**YOUR INSTRUCTIONS:** Leave out the pictures and transcribe every entry below exactly.

Top of DATA SUPPLIED

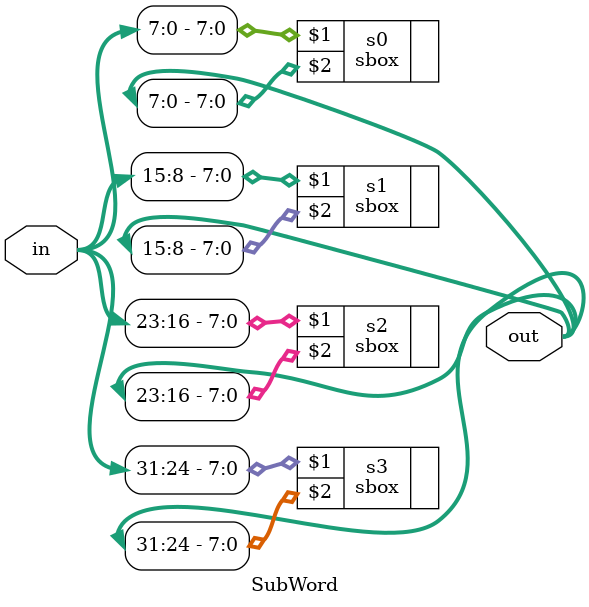
<source format=v>
module SubWord(in,out);
input [31:0]in;
output [31:0]out;
sbox s0(in[7:0],out[7:0]);
sbox s1(in[15:8],out[15:8]);
sbox s2(in[23:16],out[23:16]);
sbox s3(in[31:24],out[31:24]);
endmodule
</source>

Bottom of DATA SUPPLIED

**ANSWER BELOW:**
<source format=v>
module SubWord(in,out);
input [31:0]in;
output [31:0]out;
sbox s0(in[7:0],out[7:0]);
sbox s1(in[15:8],out[15:8]);
sbox s2(in[23:16],out[23:16]);
sbox s3(in[31:24],out[31:24]);
endmodule
</source>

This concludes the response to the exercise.